Work item -
Can you lay out the records below as a JSON list of strings, with one string per line and blank lines omitted? Cover every record, and leave the pictures out.
[Provided records — start]
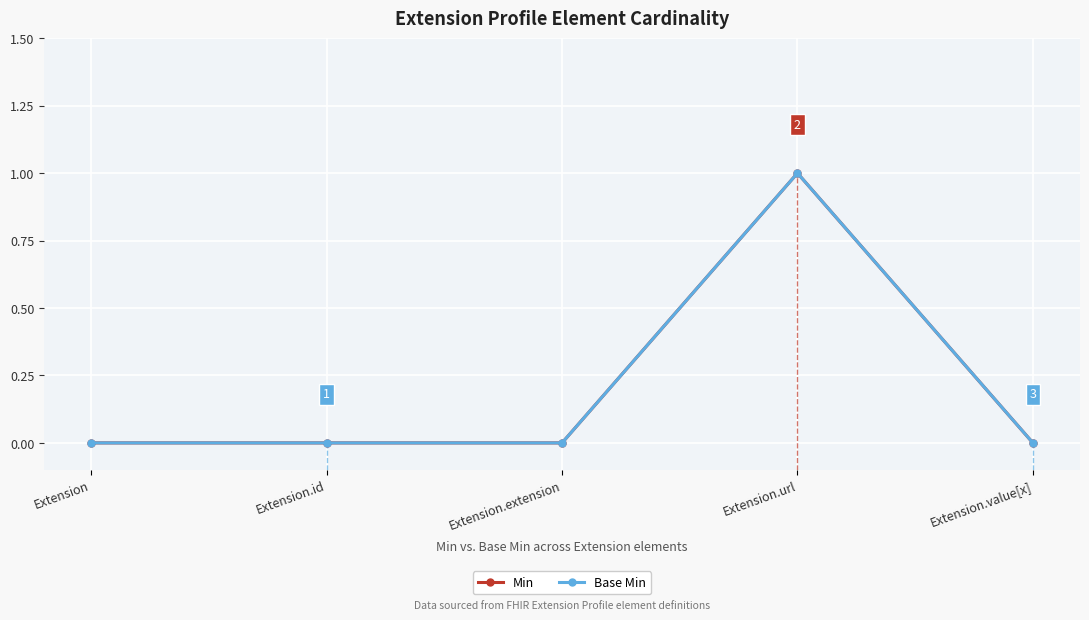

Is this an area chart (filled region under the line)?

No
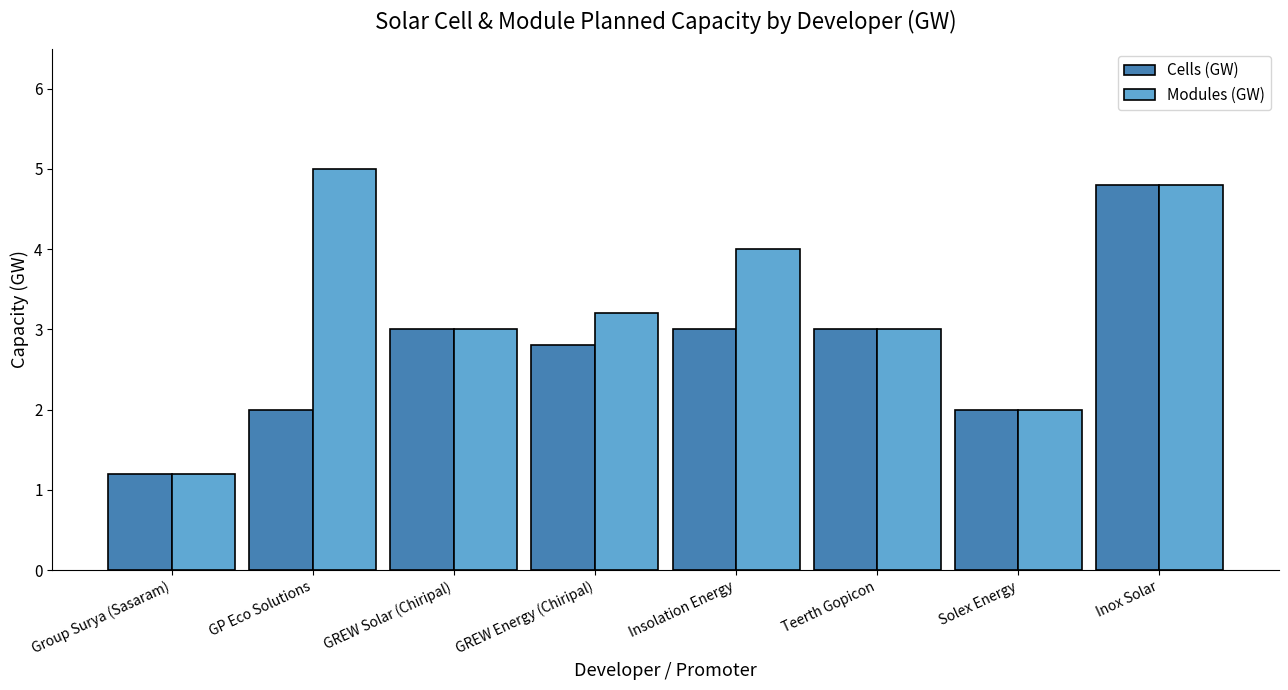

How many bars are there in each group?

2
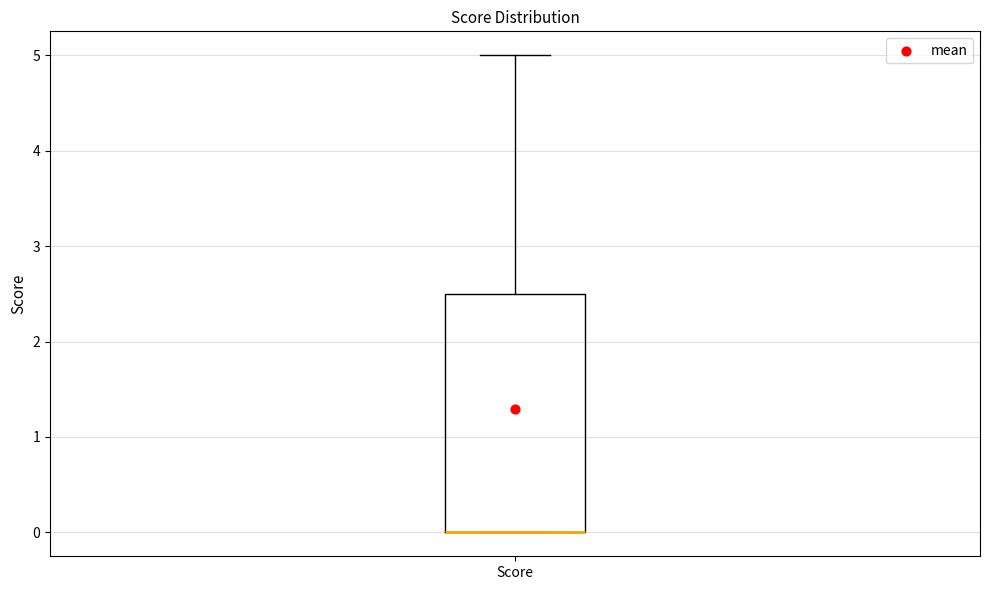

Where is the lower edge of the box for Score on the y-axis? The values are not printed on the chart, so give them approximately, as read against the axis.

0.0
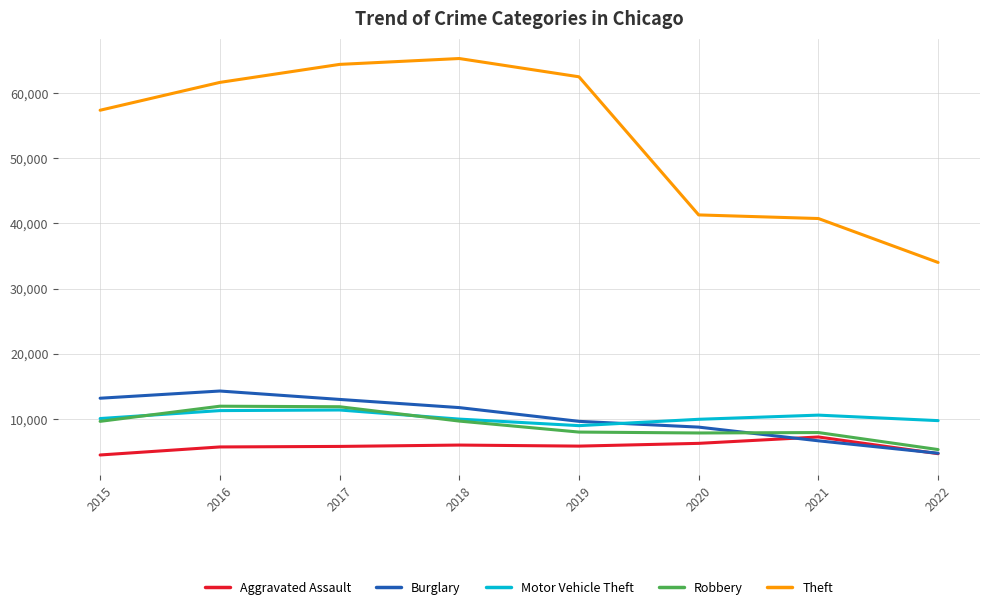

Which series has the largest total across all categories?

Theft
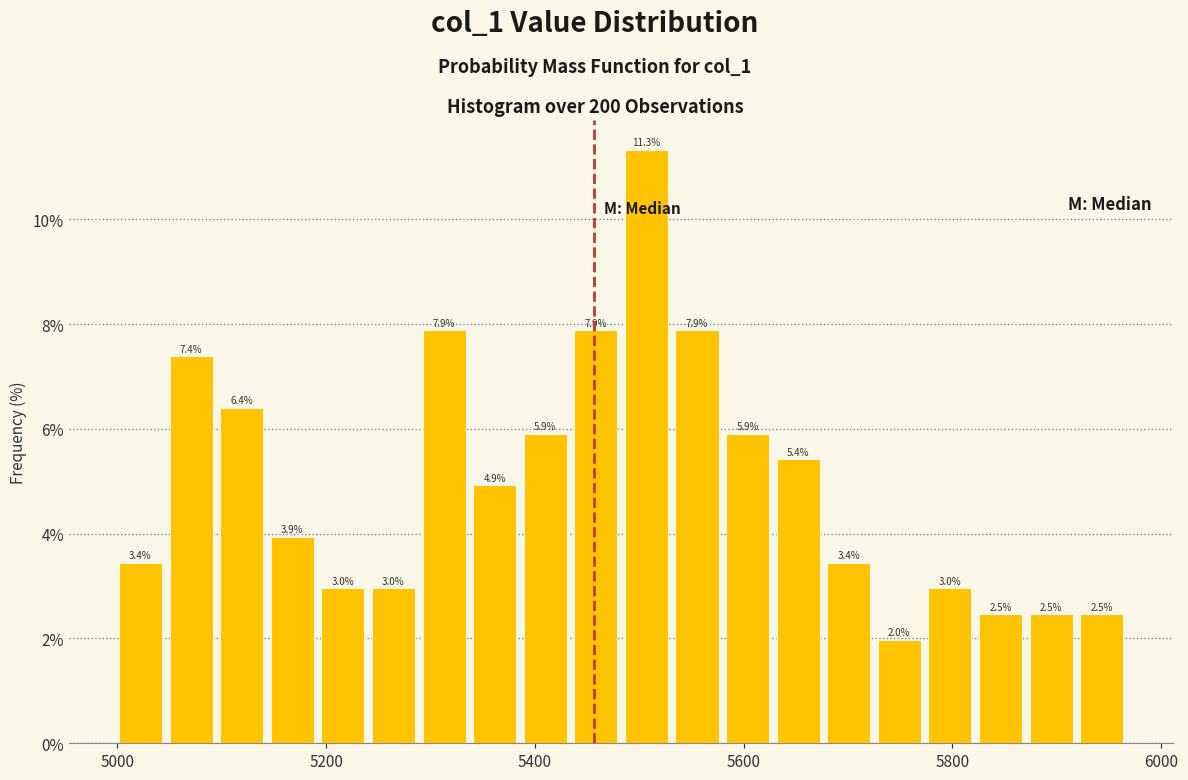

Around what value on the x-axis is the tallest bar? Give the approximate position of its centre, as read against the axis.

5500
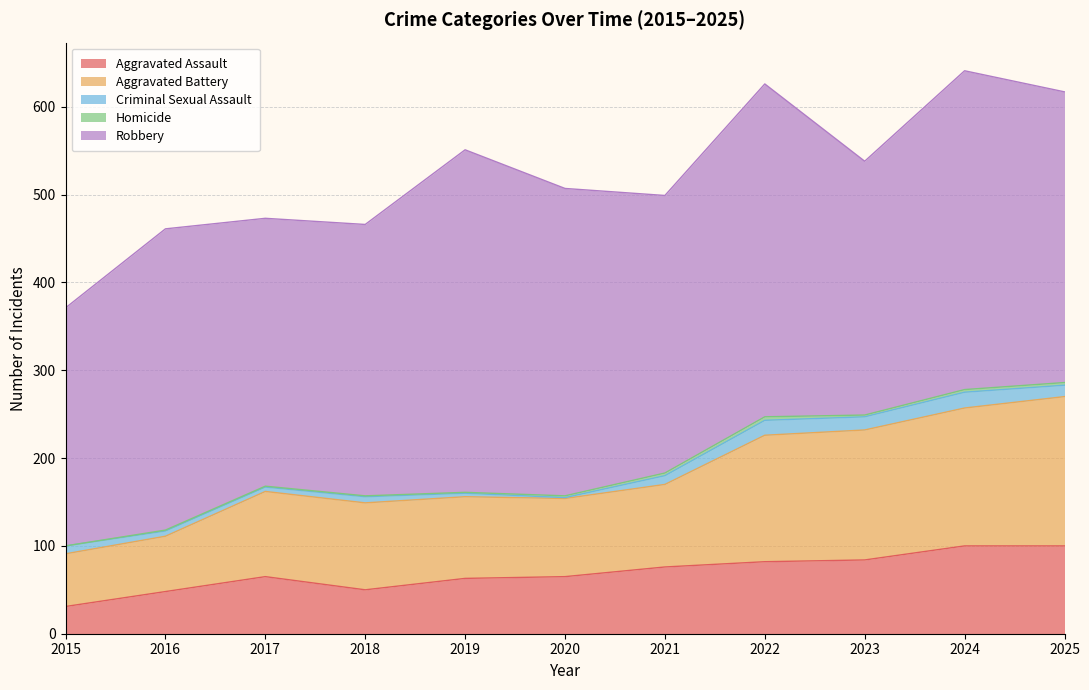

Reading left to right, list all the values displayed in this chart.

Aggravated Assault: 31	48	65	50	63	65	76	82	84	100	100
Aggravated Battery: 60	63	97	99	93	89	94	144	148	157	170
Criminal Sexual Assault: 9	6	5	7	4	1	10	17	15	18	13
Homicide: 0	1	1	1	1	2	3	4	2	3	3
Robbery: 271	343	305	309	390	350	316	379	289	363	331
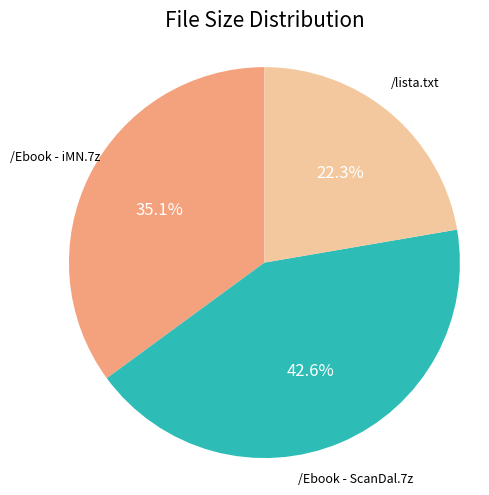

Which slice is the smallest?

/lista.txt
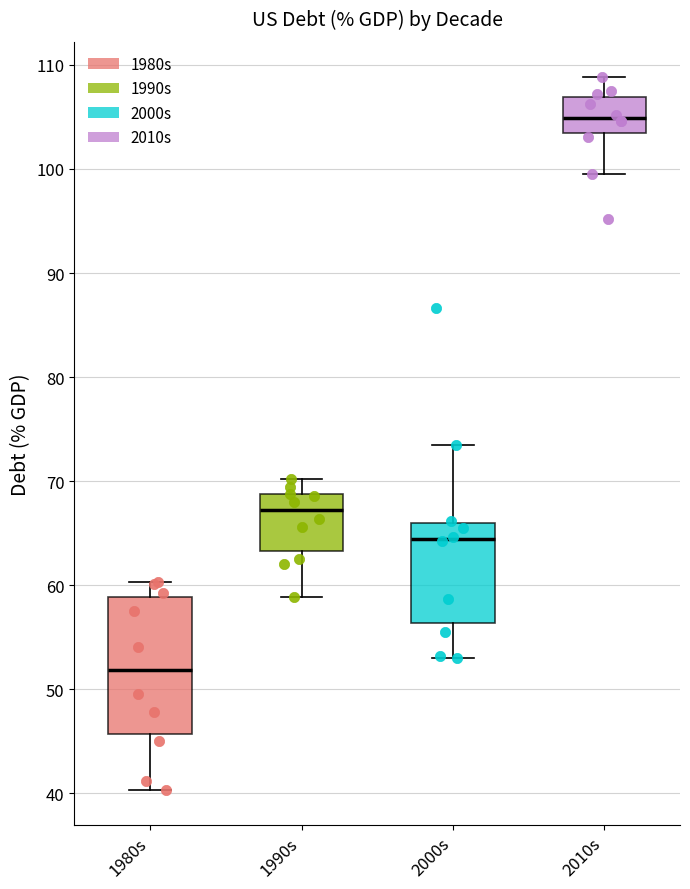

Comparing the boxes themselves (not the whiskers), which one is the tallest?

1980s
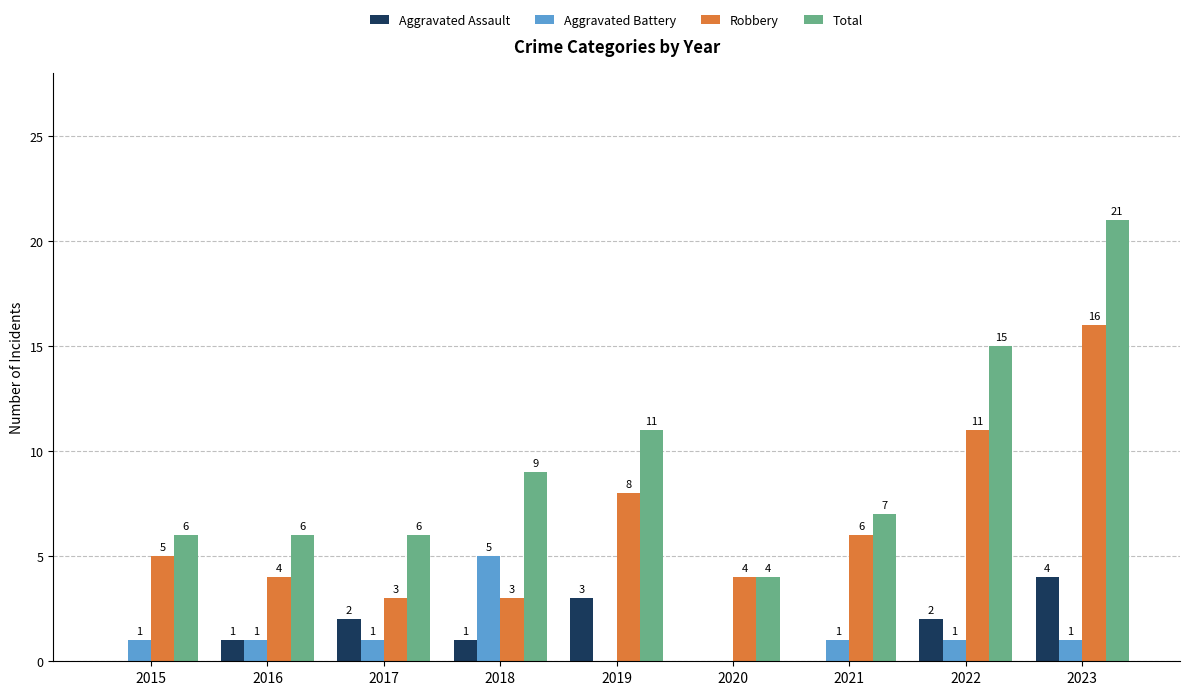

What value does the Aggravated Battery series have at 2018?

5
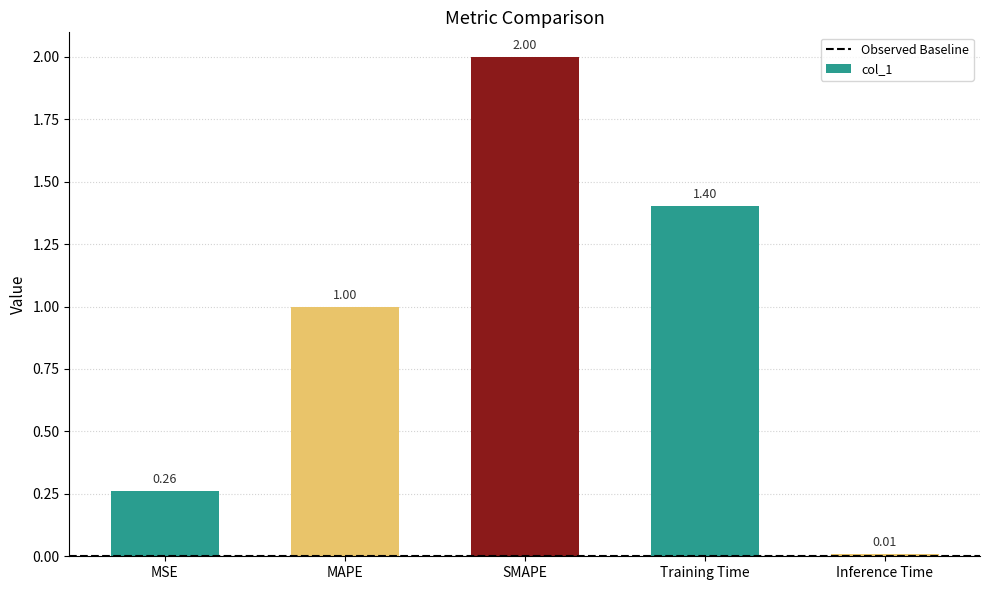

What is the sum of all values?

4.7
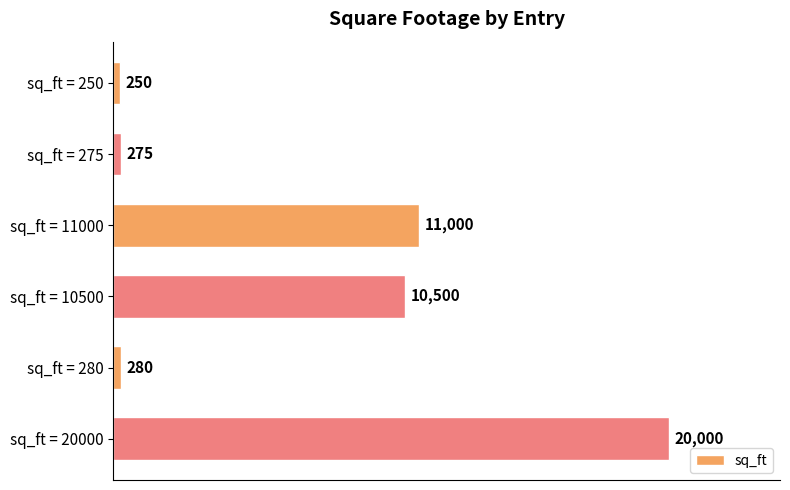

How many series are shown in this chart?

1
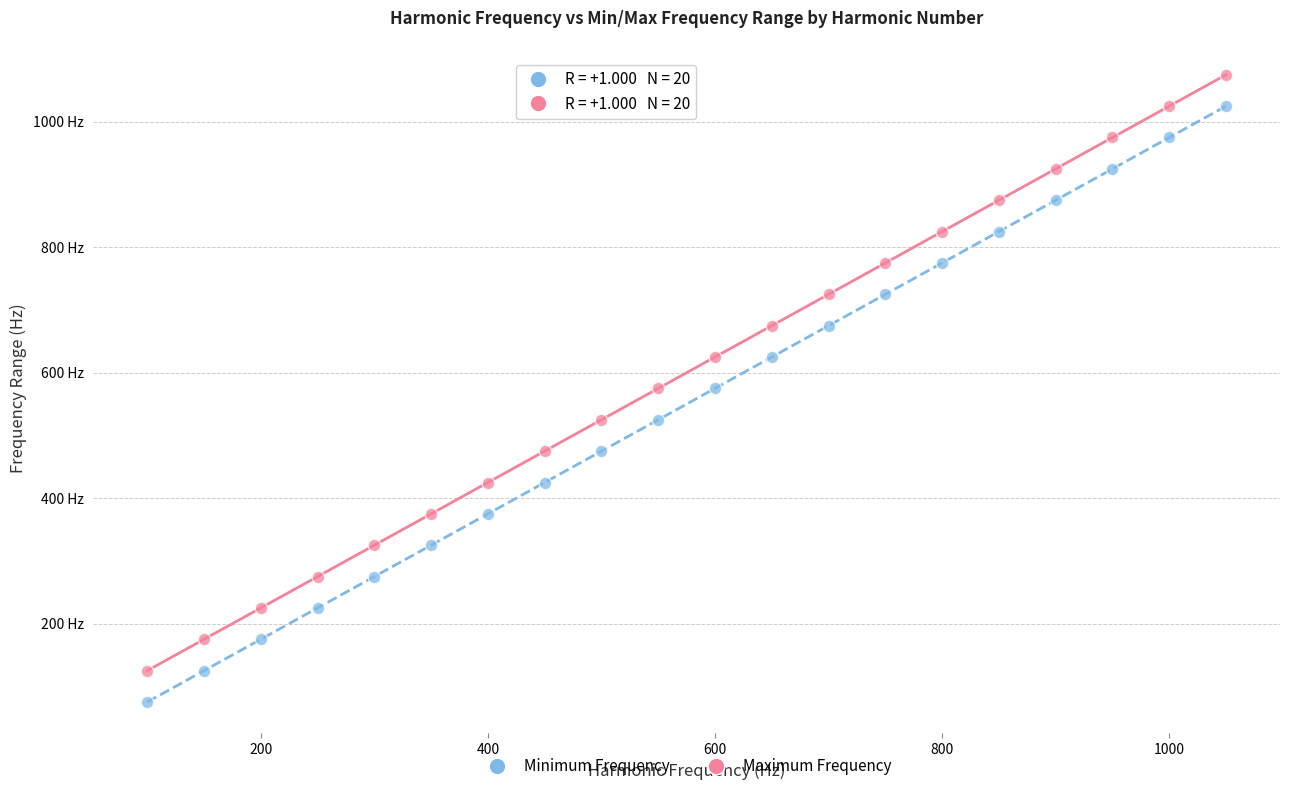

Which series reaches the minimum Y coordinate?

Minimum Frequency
[Provided records — finish]
Answer to the problem -
[
  "Is this an area chart (filled region under the line)?",
  "No",
  "How many bars are there in each group?",
  "2",
  "Where is the lower edge of the box for Score on the y-axis? The values are not printed on the chart, so give them approximately, as read against the axis.",
  "0.0",
  "Which series has the largest total across all categories?",
  "Theft",
  "Around what value on the x-axis is the tallest bar? Give the approximate position of its centre, as read against the axis.",
  "5500",
  "Reading left to right, list all the values displayed in this chart.",
  "Aggravated Assault: 31\t48\t65\t50\t63\t65\t76\t82\t84\t100\t100",
  "Aggravated Battery: 60\t63\t97\t99\t93\t89\t94\t144\t148\t157\t170",
  "Criminal Sexual Assault: 9\t6\t5\t7\t4\t1\t10\t17\t15\t18\t13",
  "Homicide: 0\t1\t1\t1\t1\t2\t3\t4\t2\t3\t3",
  "Robbery: 271\t343\t305\t309\t390\t350\t316\t379\t289\t363\t331",
  "Which slice is the smallest?",
  "/lista.txt",
  "Comparing the boxes themselves (not the whiskers), which one is the tallest?",
  "1980s",
  "What value does the Aggravated Battery series have at 2018?",
  "5",
  "What is the sum of all values?",
  "4.7",
  "How many series are shown in this chart?",
  "1",
  "Which series reaches the minimum Y coordinate?",
  "Minimum Frequency"
]